The Nigerian economy faces persistent structural challenges that hinder the naira from capitalizing on the recent decline of the US dollar, despite the dollar index hitting its lowest point in two months.
Pressure on the naira persists as black market currency speculators exert influence following the Central Bank of Nigeria’s (CBN) second postponement of its Monetary Policy Committee (MPC) meeting since Governor Olayemi Cardoso’s appointment in September. The delay raises concerns about efforts to bolster the country’s currency, which has experienced a more than 50% devaluation this year.
The next MPC meeting, initially scheduled for Monday and Tuesday, has been delayed, leaving uncertainties about the naira’s future trading band, the resolution of FX backlogs, and potential liquidity injections into the market undisclosed by Governor Cardoso.
The naira’s intraday high of N1138 in the Peer-to-Peer (P2P) market on Tuesday significantly diverges from the official market rate. FMDQ data indicates a drop in rates from N791.75 per dollar on Friday to N750.14 per dollar on Monday.
Despite President Tinubu’s move to lift currency controls, simplifying access to foreign currency through a single exchange rate has not materialized, disappointing investors.
JPMorgan’s end-of-2022 estimate reveals Nigeria’s net foreign exchange reserves at $3.7 billion, significantly below previous projections. In August, the National Economic Council disclosed a meager $473,755 in Nigeria’s crude excess account, a stark contrast to the $20 billion peak in 2008, when the government withdrew dollars to support the naira and budgetary spending.

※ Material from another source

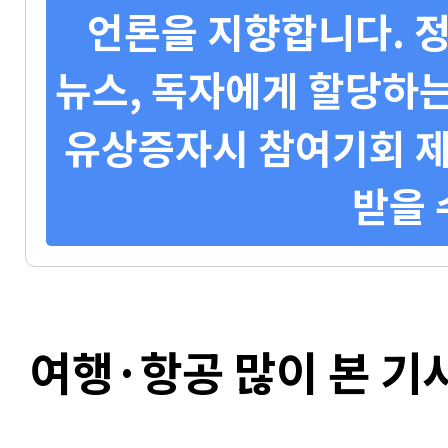
언론을 지향합니다. 정
뉴스, 독자에게 할당하는
유상증자시 참여기회 제
받을 
여행·항공 많이 본 기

While the US dollar continues its downward trend, hitting a two-month low of 103 points in the dollar index, the lack of clarity on potential interest rate cuts by the US Federal Reserve keeps traders vigilant. The Fed’s recent dovish remarks supporting a softer dollar have not fully influenced market pricing, leading to speculation about a pivot interest rate phase.
Market experts suggest that the meeting minutes are unlikely to significantly impact the US dollar. The dollar index, which entered a correction trend in September and October, faces downward pressure, heading toward the main support zone in the 102.5–103 band. The negative outlook persists as geopolitical tensions rise, and investors maintain an increased risk appetite.
As the naira grapples with structural impediments and the dollar faces uncertainties, the question remains: Can Naira Ever Compete with the Dollar?